Gouvernement Meloni : un modèle pour l'Europe ?

Un article rédigé par Julien Bal - 1RCF Belgique, le 28 octobre 2025 - Modifié le 3 novembre 2025
L'actualité en débat3 ans du gouvernement Meloni : un modèle pour l'Europe ?

Le 22 octobre dernier, le président de la République italienne Sergio Mattarella achevait sa visite officielle en Belgique. Le même jour, le gouvernement Meloni fêtait ses trois ans d’existence. Retour sur le bilan du gouvernement libéral-conservateur italien.

Giorgia Meloni (D. R.)Giorgia Meloni (D. R.)

Ce qu'il faut retenir :

  • Le gouvernement Meloni a fêté ses 3 ans d'existence le 22 octobre dernier
  • Les mesures prises par l'exécutif italien sont-elles exportables ailleurs en Europe ?
  • La crainte de voir ressurgir le fascisme italien déguisé en conservatisme soft est-elle fondée ?

Après la victoire de Giorgia Meloni aux élections législatives italiennes de 2022, certains observateurs criaient au retour du fascisme par le sud de l’Europe quand d’autres se félicitaient que le conservatisme revienne en force au sein du vieux continent. Trois ans plus tard, une question s’impose avec force dans le débat public : Le melonisme est-il exportable et souhaitable au-delà des frontières italiennes ? Pour en parler dans l’émission d’actualité internationale de RCF Belgique, le journaliste Julien Bal recevait Philippe Hensmans, ancien directeur d’Amnesty international Belgique francophone et Arthur Martin, président des jeunes MR de Uccle.
————
* Exercice A
Citez intégralement, mot pour mot, le texte sur le gouvernement Meloni.
Le texte et le listing n'ont aucun lien entre eux.

(Enregistrements)
————
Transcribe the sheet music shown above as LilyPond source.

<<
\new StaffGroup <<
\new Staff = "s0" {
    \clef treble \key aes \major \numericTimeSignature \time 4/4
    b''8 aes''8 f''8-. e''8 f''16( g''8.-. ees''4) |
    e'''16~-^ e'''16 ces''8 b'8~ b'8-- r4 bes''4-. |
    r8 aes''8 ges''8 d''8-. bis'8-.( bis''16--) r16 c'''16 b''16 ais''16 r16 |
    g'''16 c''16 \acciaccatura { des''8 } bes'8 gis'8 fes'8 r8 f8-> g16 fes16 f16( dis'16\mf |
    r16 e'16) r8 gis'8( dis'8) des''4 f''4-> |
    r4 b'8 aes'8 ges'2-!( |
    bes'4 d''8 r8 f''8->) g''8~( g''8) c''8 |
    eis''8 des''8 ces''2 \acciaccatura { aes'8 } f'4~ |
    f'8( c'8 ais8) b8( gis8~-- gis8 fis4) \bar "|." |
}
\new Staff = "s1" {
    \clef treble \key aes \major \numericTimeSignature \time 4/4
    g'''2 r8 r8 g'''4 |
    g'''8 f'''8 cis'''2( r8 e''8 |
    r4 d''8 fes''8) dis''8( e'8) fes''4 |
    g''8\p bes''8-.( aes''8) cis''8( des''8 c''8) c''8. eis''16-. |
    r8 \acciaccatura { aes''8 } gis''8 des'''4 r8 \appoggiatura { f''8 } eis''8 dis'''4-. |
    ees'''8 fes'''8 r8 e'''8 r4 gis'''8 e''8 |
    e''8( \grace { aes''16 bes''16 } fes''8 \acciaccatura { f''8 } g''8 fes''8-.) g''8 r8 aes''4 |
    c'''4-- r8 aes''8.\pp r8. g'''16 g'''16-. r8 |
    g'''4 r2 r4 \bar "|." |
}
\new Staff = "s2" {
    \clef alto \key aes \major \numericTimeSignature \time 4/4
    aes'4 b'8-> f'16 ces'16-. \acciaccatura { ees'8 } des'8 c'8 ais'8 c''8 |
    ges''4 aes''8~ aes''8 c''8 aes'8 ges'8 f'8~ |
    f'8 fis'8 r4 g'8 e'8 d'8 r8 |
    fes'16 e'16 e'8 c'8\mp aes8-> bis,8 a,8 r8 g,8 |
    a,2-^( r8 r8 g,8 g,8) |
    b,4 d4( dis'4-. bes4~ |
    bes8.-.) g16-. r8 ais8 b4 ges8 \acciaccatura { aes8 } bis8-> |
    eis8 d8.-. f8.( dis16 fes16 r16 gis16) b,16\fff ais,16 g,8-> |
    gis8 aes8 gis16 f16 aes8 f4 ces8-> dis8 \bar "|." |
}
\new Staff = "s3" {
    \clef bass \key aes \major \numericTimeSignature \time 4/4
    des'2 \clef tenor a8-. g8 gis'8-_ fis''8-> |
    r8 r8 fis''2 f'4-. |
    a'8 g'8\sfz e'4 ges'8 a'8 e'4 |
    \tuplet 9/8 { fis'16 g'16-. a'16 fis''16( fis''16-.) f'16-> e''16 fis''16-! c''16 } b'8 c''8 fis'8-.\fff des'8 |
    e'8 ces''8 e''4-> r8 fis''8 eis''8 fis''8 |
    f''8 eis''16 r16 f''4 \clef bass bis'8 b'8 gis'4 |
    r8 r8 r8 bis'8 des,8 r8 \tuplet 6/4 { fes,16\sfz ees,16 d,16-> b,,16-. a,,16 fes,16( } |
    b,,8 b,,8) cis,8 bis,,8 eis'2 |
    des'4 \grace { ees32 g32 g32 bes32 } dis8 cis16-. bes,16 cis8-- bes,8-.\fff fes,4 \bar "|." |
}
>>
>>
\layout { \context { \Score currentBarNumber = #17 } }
————
* Exercice B
Comptez les lignes du listing qui contiennent la chaîne « time » en tenant compte de la casse, puis donnez seulement ce nombre.

* Réponse A
Gouvernement Meloni : un modèle pour l'Europe ?

Un article rédigé par Julien Bal - 1RCF Belgique, le 28 octobre 2025 - Modifié le 3 novembre 2025
L'actualité en débat3 ans du gouvernement Meloni : un modèle pour l'Europe ?

Le 22 octobre dernier, le président de la République italienne Sergio Mattarella achevait sa visite officielle en Belgique. Le même jour, le gouvernement Meloni fêtait ses trois ans d’existence. Retour sur le bilan du gouvernement libéral-conservateur italien.

Giorgia Meloni (D. R.)Giorgia Meloni (D. R.)

Ce qu'il faut retenir :

  • Le gouvernement Meloni a fêté ses 3 ans d'existence le 22 octobre dernier
  • Les mesures prises par l'exécutif italien sont-elles exportables ailleurs en Europe ?
  • La crainte de voir ressurgir le fascisme italien déguisé en conservatisme soft est-elle fondée ?

Après la victoire de Giorgia Meloni aux élections législatives italiennes de 2022, certains observateurs criaient au retour du fascisme par le sud de l’Europe quand d’autres se félicitaient que le conservatisme revienne en force au sein du vieux continent. Trois ans plus tard, une question s’impose avec force dans le débat public : Le melonisme est-il exportable et souhaitable au-delà des frontières italiennes ? Pour en parler dans l’émission d’actualité internationale de RCF Belgique, le journaliste Julien Bal recevait Philippe Hensmans, ancien directeur d’Amnesty international Belgique francophone et Arthur Martin, président des jeunes MR de Uccle.

* Réponse B
4